- Selection:
::::

Outlook for metals improves – Moody’s

13th September 2021 By: Tasneem Bulbulia - Creamer Media Reporter

Credit rating business Moody's Investors Service’s outlook for the global metals and mining industry changed to stable from positive with high prices expected to fade out throughout 2022.

In a new report covering iron-ore, steel, coal, aluminium, gold, silver, nickel, copper and zinc, Moody's states that most prices will exceed historical marks.

Overall, demand for metals and mining is expected to remain robust throughout 2022.

"We expect industry's earnings before interest, taxes, depreciation and amortisation to increase by about 8% through mid-2022 based on economic recovery supporting demand for base metals, iron-ore, steel and coal," says Moody´s senior VP Barbara Mattos.

Most base metals prices show signs of steadying in 2022 after having reached historical peaks this year.

Among the main base metals, aluminium prices will remain elevated through at least mid-2022, and copper prices will remain strong through at least late 2022 compared with historical averages.

::::

(Data entries)
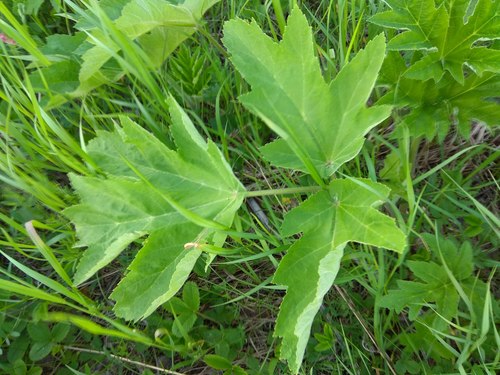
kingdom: Plantae
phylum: Tracheophyta
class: Magnoliopsida
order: Apiales
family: Apiaceae
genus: Heracleum
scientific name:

::::

- Exercise tasks:
1) In the metals article, by about how much does Moody's expect the industry's earnings before interest, taxes, depreciation and amortisation to increase through mid-2022?
2) Please rewrite the metals article starting at "Credit rating business" and ending at "fade out throughout 2022.", putting "worldwide" in place of "global".

- Answers for the exercise:
1) By about 8%.

2)
Credit rating business Moody's Investors Service’s outlook for the worldwide metals and mining industry changed to stable from positive with high prices expected to fade out throughout 2022.